A large-scale kinematic study of molecular gas in high-z cluster galaxies: Evidence for high levels of kinematic asymmetry

TL;DR

This study uses ALMA to analyze the molecular gas kinematics in 25 high-redshift cluster galaxies, revealing high levels of kinematic asymmetry likely driven by environmental interactions, marking a significant step in understanding galaxy evolution in dense environments.

Contribution

First large-scale analysis of molecular gas kinematics in high-redshift cluster galaxies, highlighting environmental effects on galaxy dynamics at z~1.6.

Findings

Majority of galaxies show high kinematic asymmetry compared to field galaxies.

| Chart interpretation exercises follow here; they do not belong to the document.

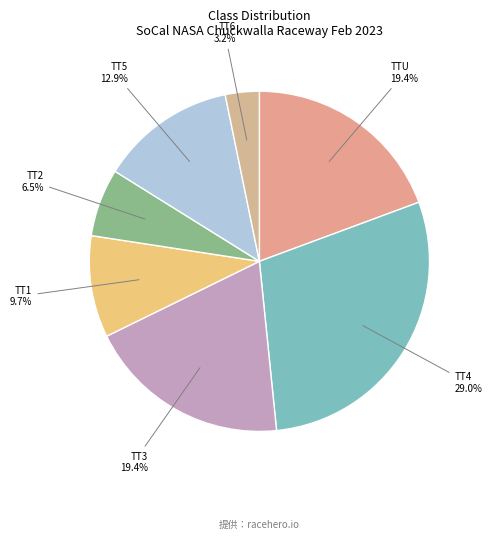

Which category has the smallest portion of the pie?

TT6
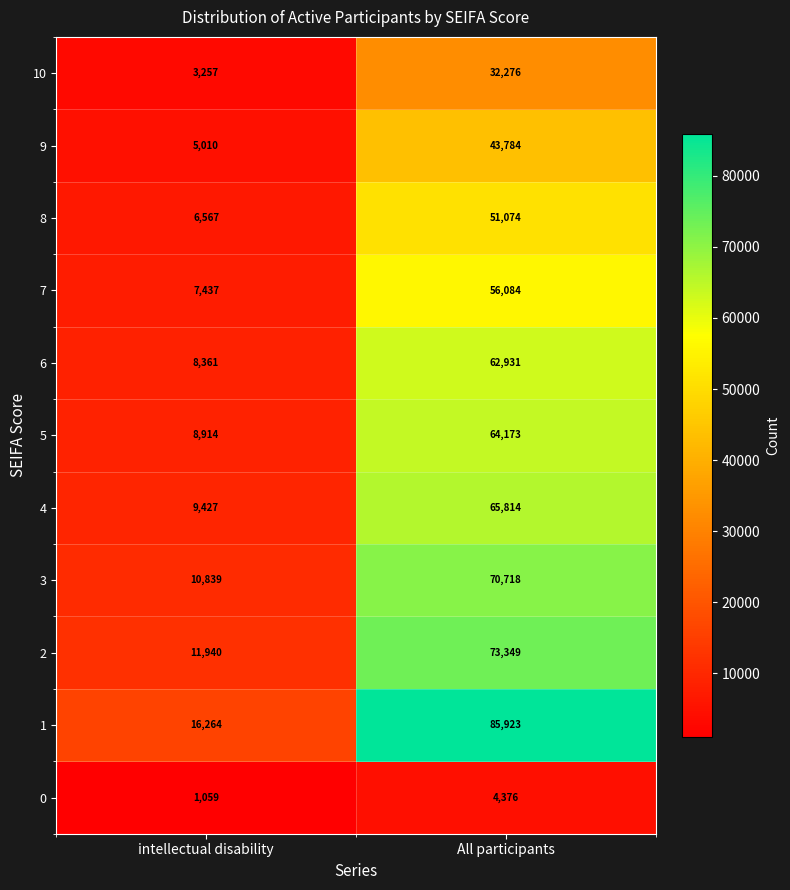

Between intellectual disability and All participants, which series saw the biggest shift?

1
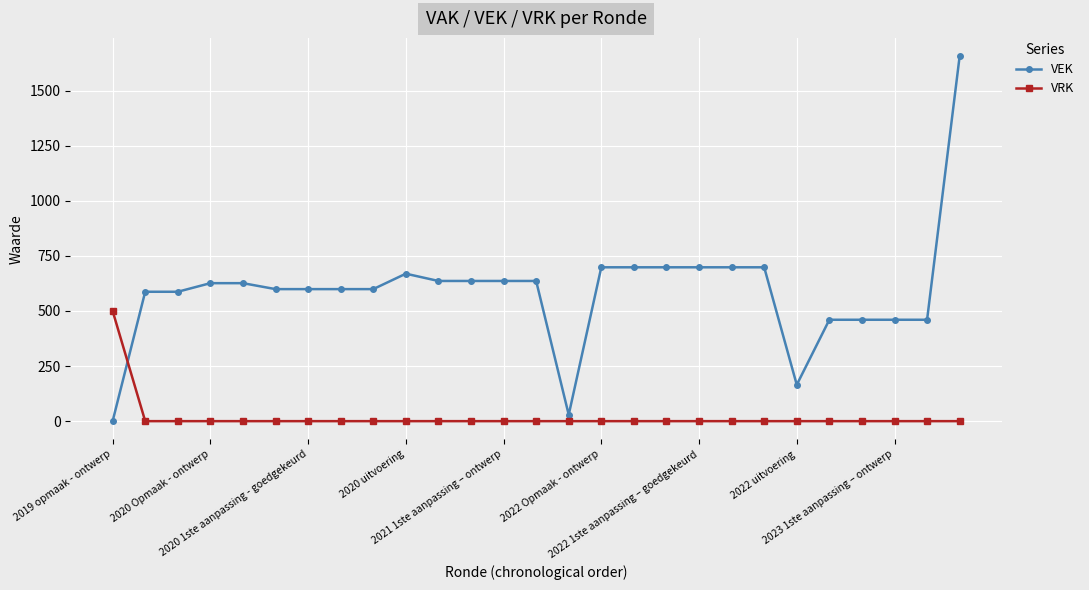

What is the highest value of the VRK series?

500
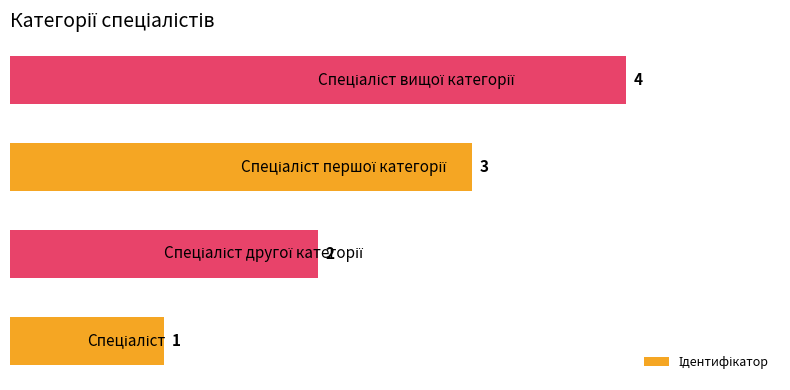

How many series are shown in this chart?

1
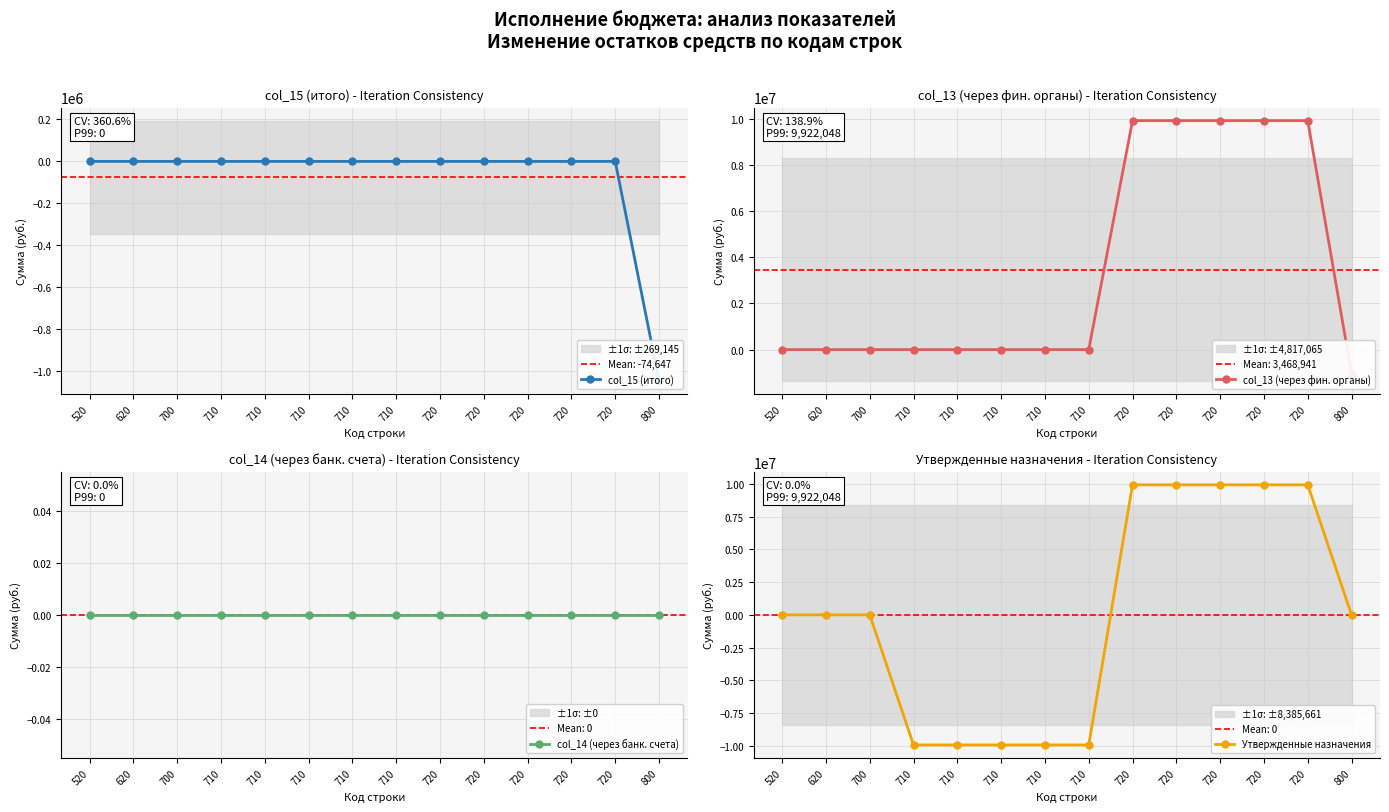

After their last crossing, which series has the higher values: Утвержденные назначения or col_15 (итого)?

Утвержденные назначения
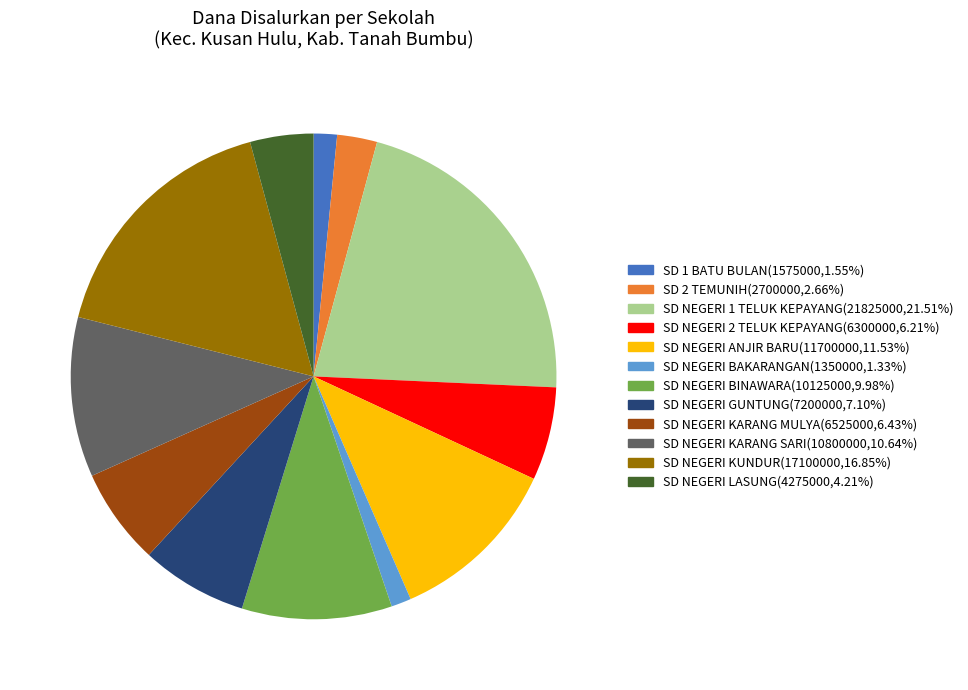

Count the number of slices in the pie.

12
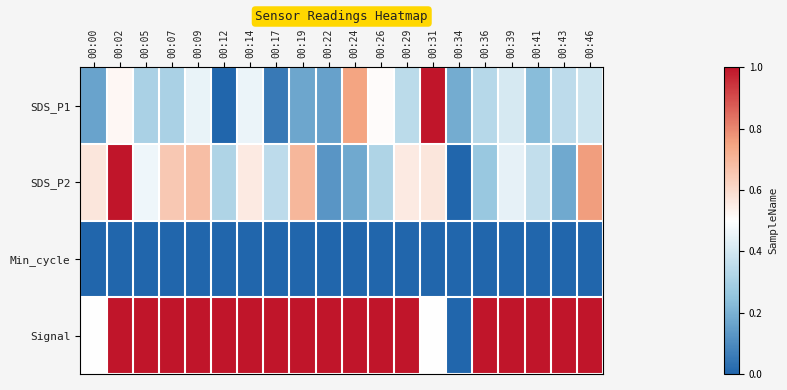

At which category is the sum across all series the highest?

00:02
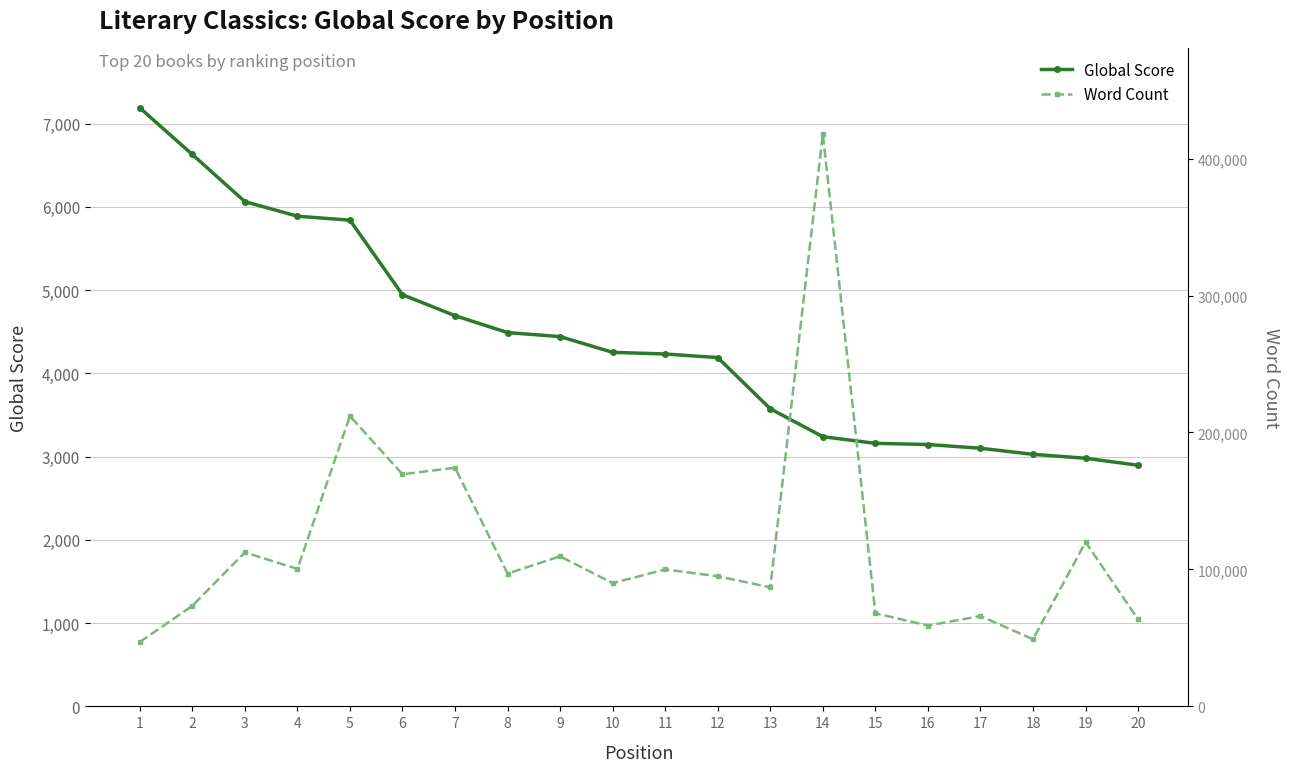

What is the difference between the maximum and minimum values in the Global Score series?

4292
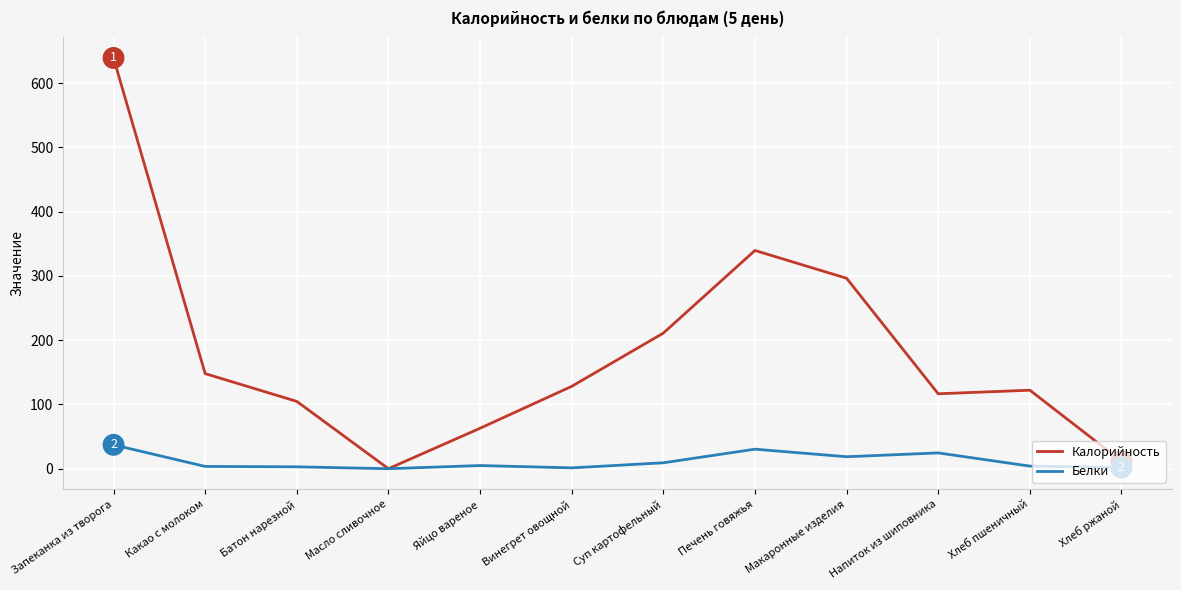

What are all the series names shown in the legend?

Калорийность, Белки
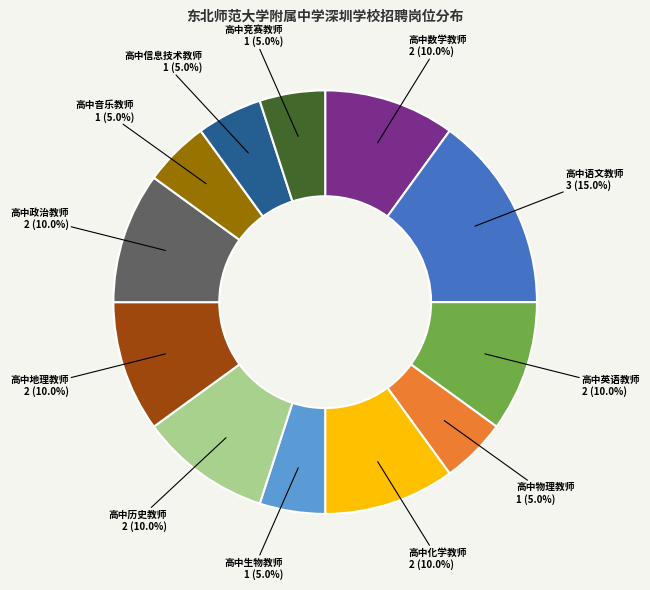

What percentage do 高中竞赛教师 and 高中数学教师 together represent?

15.0%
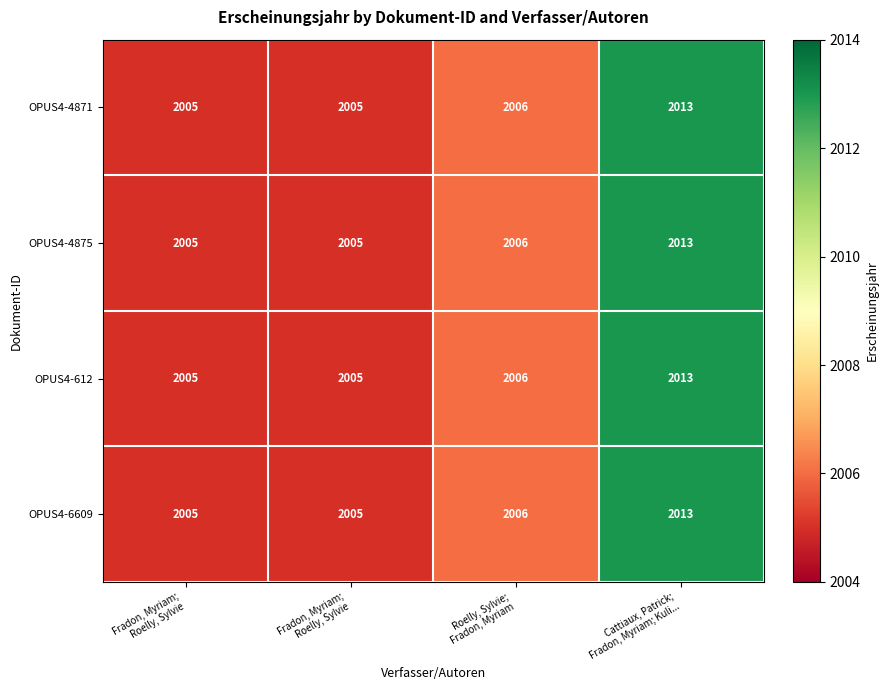

At how many categories does at least one series exceed 2007?

1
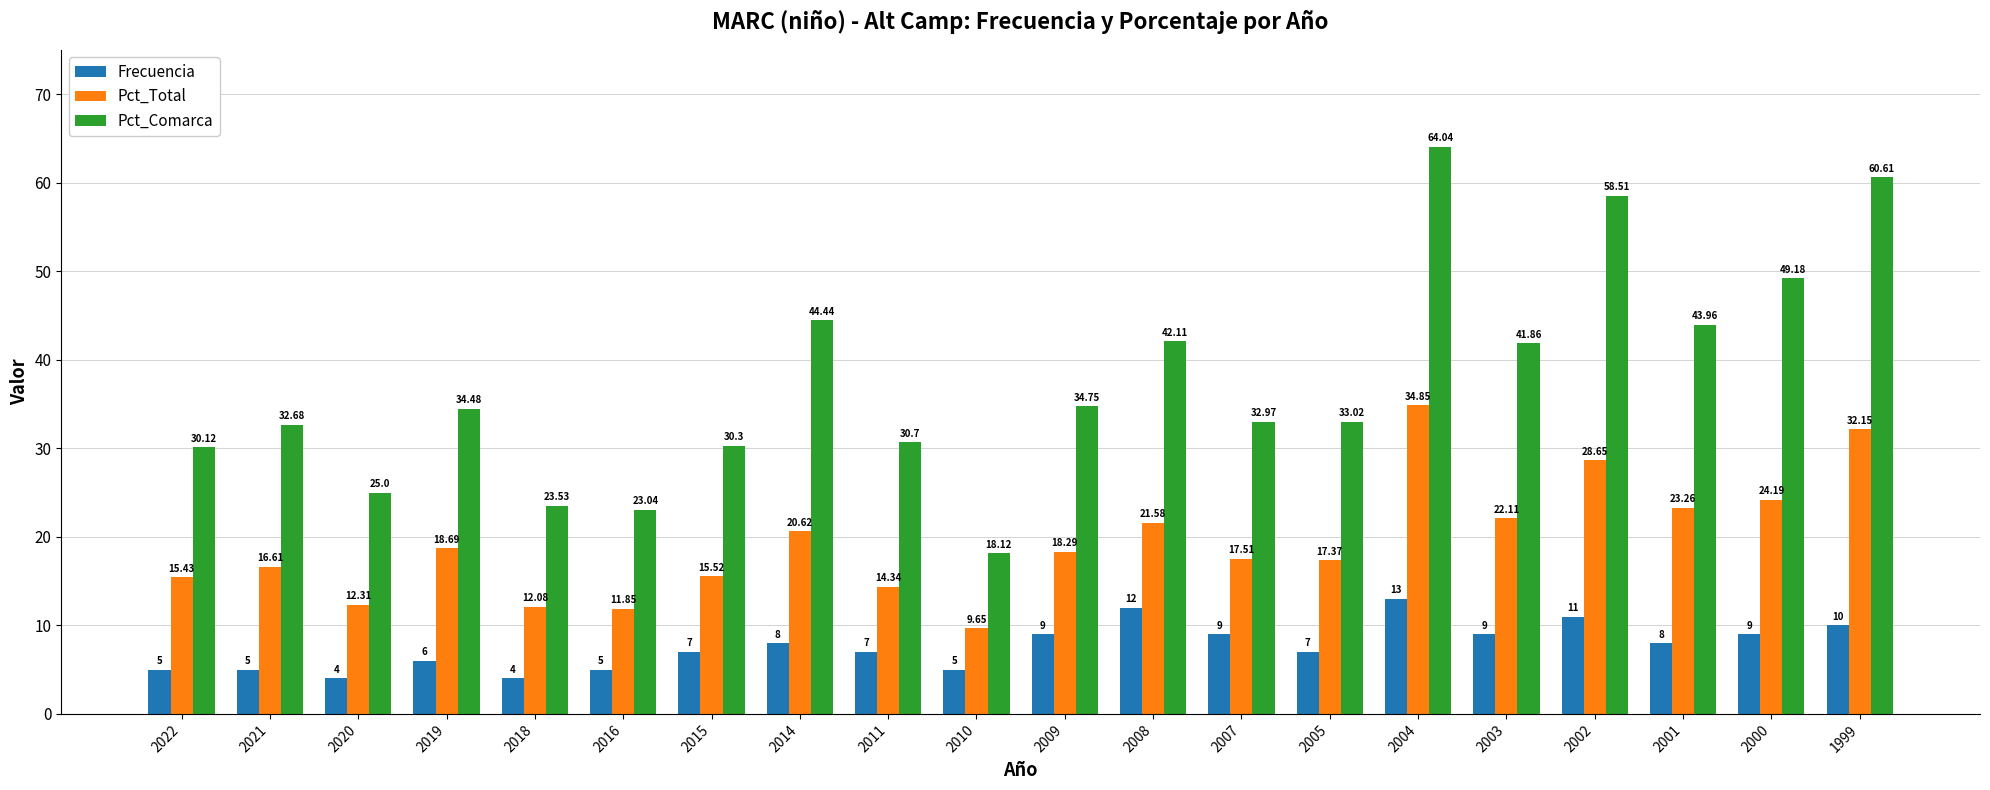

At which category does the chart reach its peak across all series?

2004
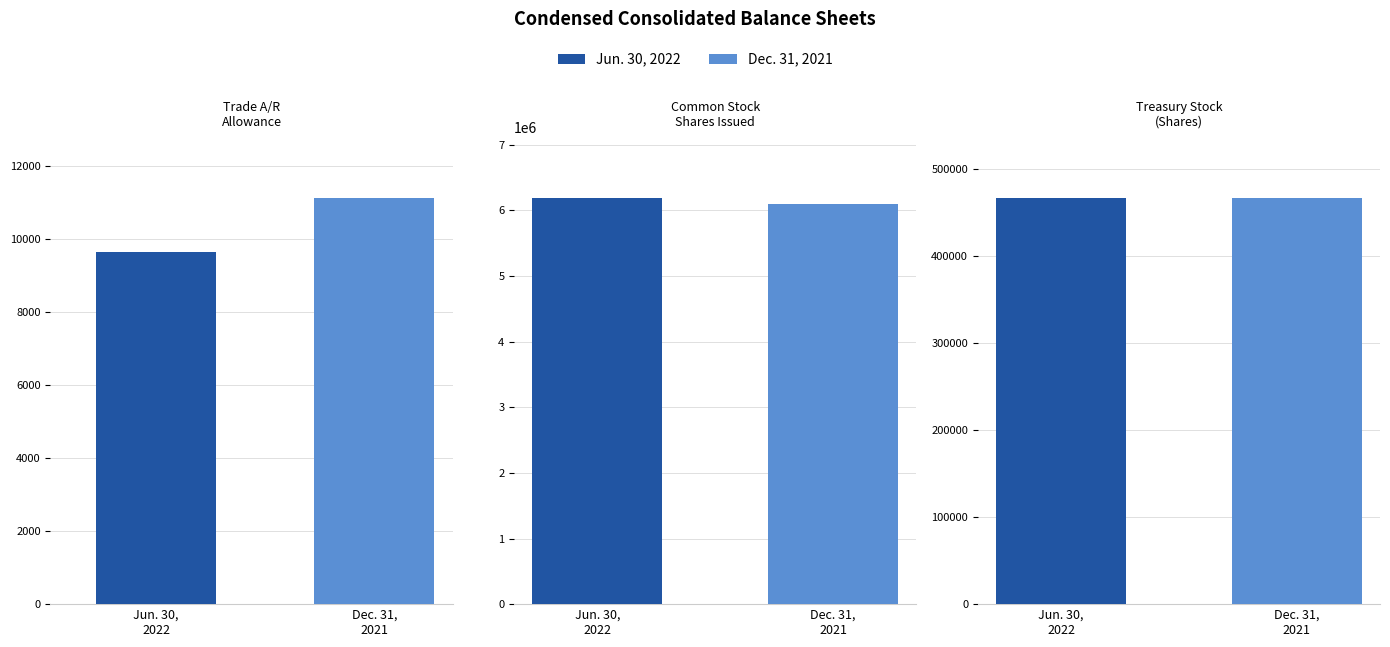

Which category has the lowest value in the Dec. 31, 2021 series?

Trade accounts receivable allowance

Some galaxies exhibit asymmetry up to 50 times higher than in the field.

Evidence of tidal and ram pressure interactions affecting galaxy kinematics.

Abstract

We investigate the resolved kinematics of the molecular gas, as traced by ALMA in CO (2-1), of 25 cluster member galaxies across three different clusters at a redshift of $z\sim1.6$. This is the first large-scale analysis of the molecular gas kinematics of cluster galaxies at this redshift. By separately estimating the rotation curve of the approaching and receding side of each galaxy via kinematic modeling, we quantify the difference in total circular velocity to characterize the overall kinematic asymmetry of each galaxy. 3/14 of the galaxies in our sample that we are able to model have similar degrees of asymmetry as that observed in galaxies in the field at similar redshift. However, this leaved 11/14 galaxies in our sample with significantly higher asymmetry, and some of these galaxies have degrees of asymmetry of up to $\sim$50 times higher than field galaxies observed at similar redshift. Some of these extreme cases also have one-sided tail-like morphology seen in the molecular gas, supporting a scenario of tidal and/or ram pressure interaction. Such stark differences in the kinematic asymmetry in clusters versus the field suggest the evolutionary influence of dense environments, established as being a major driver of galaxy evolution at low-redshift, is also active in the high-redshift universe.